Texto de origem ::
::::::::::
Oh! Quarta-Feira Ingrata!
Nesse carnaval lembrei com saudade de muitos que já se foram. Quando se chega à maturidade, lembrar é um exercício freqüente e necessário.
Entre minhas lembranças carnavalescas, fiz um passeio pela cidade. Andei pela Avenida Floriano Peixoto e revi os adereços carnavalescos feitos com esmero pelo meu pai, José Vécio. Baianas a Carmem Miranda, arlequins, notas musicais, sombrinhas de frevo, máscaras, passistas. Eram grandes e muito coloridas, demarcando o Quartel General do Frevo.
Ouvi a orquestra iniciar os primeiros acordes do frevo Vassourinhas e os foliões iniciarem suas acrobacias carnavalescas e subi à varanda da Imperial Sociedade Filarmônica 7 de Setembro que funcionava no Teatro.
Vi o “Zé Mulé” exibir suas maravilhosas fantasias no palanque montado em frente às Lojas Paulistas e sambei entre as alas das escolas de samba do Carrapicho e ao som das Batucadas Milionários do Samba e Unidos do Bairro.
De repente, me vi diante do brilho de um folião especial. De casaca e cartola, ele subia a Quitanda e descia a Avenida reverenciando os penedenses que assistiam extasiados ao desfile da Escola de Samba Bloco da Alegria.
Era Hildo Machado, o nosso querido e odiado HM, grande observador de gente e jornalista de palavra afiada oriundo do Sovaco da Ovelha, lá do Barro Vermelho. A Escola de Samba Bloco da Alegria era uma de suas paixões.
Apesar da alegria carnavalesca e da ironia que usava em seus textos nascidos no famoso Observatório, Hildo Machado tinha uma certa tristeza, uma sombra que pairava sobre o mais espetacular dos seus sorrisos.
Nesse carnaval, revirei meus papéis e encontrei ao menos uma resposta. Um poema, datilografado na sua velha Olivetti, ainda com correção de seu próprio punho, e que me foi entregue na redação do jornal Tribuna Penedenses depois de uma daquelas conversas em que eu, ele e Evaldo Araújo falávamos sobre a tristeza pelas coisas que a gente não podia mudar.
A você HM, minha lembrança com gratidão pelos ensinamentos, minha saudade e minha homenagem pós carnaval.
Poema longo de um longo declive
Hildo Machado (HM_
Manhã chuvosa. Melancólica. Silenciosa. Fria.
Ninguém andando na rua lá embaixo.
Nem carroça, nem caminhão, nem bicicleta, nem Del Rey.
Nem mesmo aquela mulher
Transeunte habitual,
Magra,
Suja
Saia e blusa rasgadas.
Peitos pendurados e moles no colo ferido,
Restos de uma beleza obscurecida
Pelas mãos insondáveis da vida insolente...
E aquela mulher é, ainda, gente...
Mendiga na claridade branca de todas as manhãs,
Na lua escura de todas as noites,
Na alegria alheia de todas as tardes.
Gente que, pela manha é à noite,
Freqüenta a rua lá embaixo,
Como pedinte,
Trazendo a lata de Nescau vazia.
::::::::::
Dados de origem ::

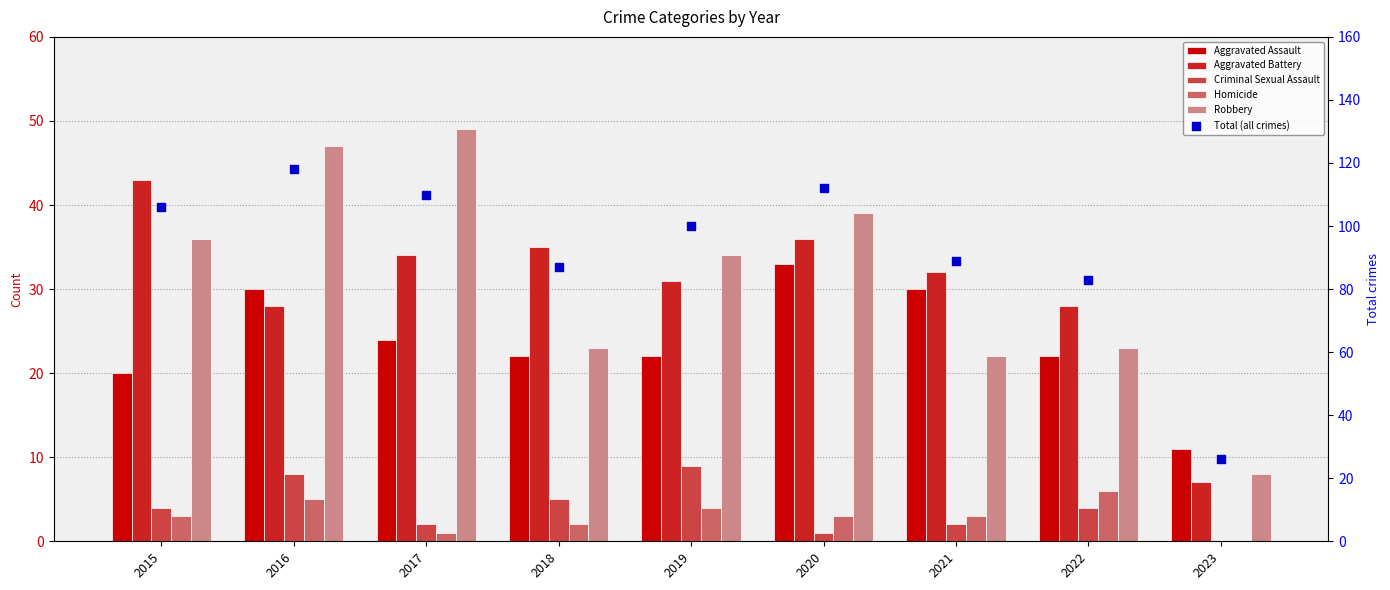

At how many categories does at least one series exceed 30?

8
::::::::::
Enunciado ::
Pode reproduzir fielmente o trecho da crônica entre "Entre minhas lembranças" e "General do Frevo.", inclusive?

Resolução ::
Entre minhas lembranças carnavalescas, fiz um passeio pela cidade. Andei pela Avenida Floriano Peixoto e revi os adereços carnavalescos feitos com esmero pelo meu pai, José Vécio. Baianas a Carmem Miranda, arlequins, notas musicais, sombrinhas de frevo, máscaras, passistas. Eram grandes e muito coloridas, demarcando o Quartel General do Frevo.